- Assigned task 1:
In the press release, what average annual return did self-reported investment portfolios in Indonesia deliver over the past five years?
- Assigned task 2:
Using the press release, decide whether each statement agrees with it: (a) the report is the sixth in the Aging Asia series; (b) the average Indonesian holds 58% of their assets in local currency; (c) Indonesia's potential shortfall is the smallest in Asia.
### Selected text ###
Cash the culprit in Indonesia as investment returns fall 6.6% short of cost growth of financial goals

Press Release | June 4, 2015

Investors losing ground each year as savings grow more slowly than costs due to inefficient asset allocation – excessive cash holdings emerge as the key culprit.

Jakarta – For every step forward the average investor in Asia takes towards meeting their main financial goals, many fall half a step back owing to the rising costs of those goals, according to a new report by Manulife Asset Management. Indonesia is no exception, with local investors facing a potential investment returns shortfall of 6.6% a year versus the annual growth in the cost of their goals. That looks manageable as a percentage, but it is the largest potential shortfall in Asia and represents a significant sum when compounded over 10 or 20 years.

The report, entitled One step forward, half a step back: Meeting financial goals in Asia, is the sixth in Manulife Asset Management’s Aging Asia series. It analyses the five most cited financial goals on a pan-Asia basis – retirement, paying for children’s higher education, meeting current living expenses, purchasing a primary residence and saving for a rainy day (which includes unexpected healthcare costs) – and the saving and investment strategies that investors are employing to meet these goals. 

Michael Dommermuth, Executive Vice President, Head of Wealth & Asset Management, Manulife Asset Management, said: “in Indonesia, we highlighted the goals of saving for children’s higher education and retirement. We found that the country has a potentially golden opportunity to significantly boost its economic growth potential by educating its relatively young population to contribute to and benefit from its relatively rapidly growing economy. At the same time, we found that generally low levels of formal financial system participation are limiting the opportunities for individuals to take advantage of capital markets as a way to build their savings pots for retirement and to help meet other key financial goals.”

Indonesia’s potential returns shortfall of 6.6% a year arises because the cost of the five goals has risen an average of 11.1% a year over the past five years while self-reported investment portfolios delivered average returns of 4.5% a year in the same period.

Legowo Kusumonegoro, President Director of PT Manulife Aset Manajemen Indonesia, explained: “While IDR100,000 invested today has the potential to grow to about IDR155,000 over 10 years, IDR100,000 in the cost of a basket of the five most cited financial goals would have been on track to grow to almost IDR290,000 in the same period – representing a potential shortfall of more than IDR130,000. While the shortfall may seem manageable over a period of ten years, it stands to more than quadruple to about IDR580,000 over the following 10 years and then more than triple again to about IDR2,000,000 in the third decade. Investors should seriously consider what this means, particularly as retirement was reported as one of their top financial goals.”

The research reveals this shortfall is primarily the result of the high level of cash investors hold in their portfolios. According to the survey, the average Indonesian holds 48% of their assets in local currency, the highest level reported in the region.
### Record set ###
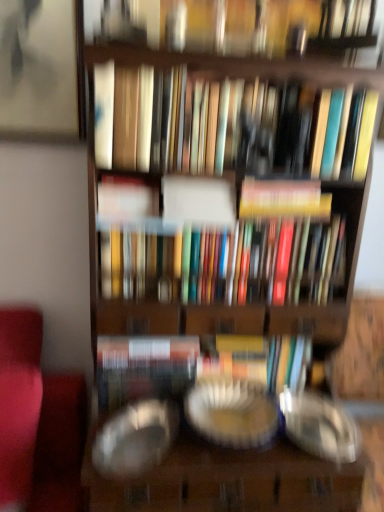
Question: Can you confirm if multicolored hardcover books at center, arranged as the first book when ordered from the bottom, is bigger than matte white book at center, which is the third book from bottom to top?

Choices:
 (A) yes
 (B) no

Answer: (A)

Question: Considering the relative positions of multicolored hardcover books at center, arranged as the first book when ordered from the bottom, and matte white book at center, which is the third book from bottom to top, in the image provided, is multicolored hardcover books at center, arranged as the first book when ordered from the bottom, to the right of matte white book at center, which is the third book from bottom to top, from the viewer's perspective?

Choices:
 (A) yes
 (B) no

Answer: (A)

Question: Is there a large distance between multicolored hardcover books at center, arranged as the fourth book when viewed from the top, and matte white book at center, acting as the second book starting from the top?

Choices:
 (A) yes
 (B) no

Answer: (B)

Question: Is multicolored hardcover books at center, arranged as the fourth book when viewed from the top, next to matte white book at center, which is the third book from bottom to top?

Choices:
 (A) no
 (B) yes

Answer: (A)

Question: Can you confirm if multicolored hardcover books at center, arranged as the fourth book when viewed from the top, is smaller than matte white book at center, acting as the second book starting from the top?

Choices:
 (A) no
 (B) yes

Answer: (A)

Question: Is multicolored hardcover books at center, arranged as the first book when ordered from the bottom, positioned beyond the bounds of matte white book at center, which is the third book from bottom to top?

Choices:
 (A) yes
 (B) no

Answer: (A)

Question: Does transparent glass plate at center, which ranks as the second glass plate in right-to-left order, have a smaller size compared to hardcover book at center, marked as the third book in a top-to-bottom arrangement?

Choices:
 (A) no
 (B) yes

Answer: (A)

Question: Is transparent glass plate at center, the 1th glass plate viewed from the left, at the right side of hardcover book at center, marked as the third book in a top-to-bottom arrangement?

Choices:
 (A) no
 (B) yes

Answer: (A)

Question: Can you confirm if transparent glass plate at center, which ranks as the second glass plate in right-to-left order, is shorter than hardcover book at center, positioned as the second book in bottom-to-top order?

Choices:
 (A) yes
 (B) no

Answer: (A)

Question: Is transparent glass plate at center, which ranks as the second glass plate in right-to-left order, closer to camera compared to hardcover book at center, marked as the third book in a top-to-bottom arrangement?

Choices:
 (A) yes
 (B) no

Answer: (A)

Question: Does transparent glass plate at center, which ranks as the second glass plate in right-to-left order, turn towards hardcover book at center, marked as the third book in a top-to-bottom arrangement?

Choices:
 (A) no
 (B) yes

Answer: (A)

Question: Considering the relative sizes of transparent glass plate at center, which ranks as the second glass plate in right-to-left order, and hardcover book at center, marked as the third book in a top-to-bottom arrangement, in the image provided, is transparent glass plate at center, which ranks as the second glass plate in right-to-left order, thinner than hardcover book at center, marked as the third book in a top-to-bottom arrangement,?

Choices:
 (A) yes
 (B) no

Answer: (B)

Question: Could you tell me if matte white book at center, which is the third book from bottom to top, is turned towards hardcover book at center, positioned as the second book in bottom-to-top order?

Choices:
 (A) yes
 (B) no

Answer: (B)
###
- Response area 1:
4.5% a year

- Response area 2:
(a) Yes: "is the sixth in Manulife Asset Management’s Aging Asia series"
(b) No: "the average Indonesian holds 48% of their assets in local currency"
(c) No: "it is the largest potential shortfall in Asia"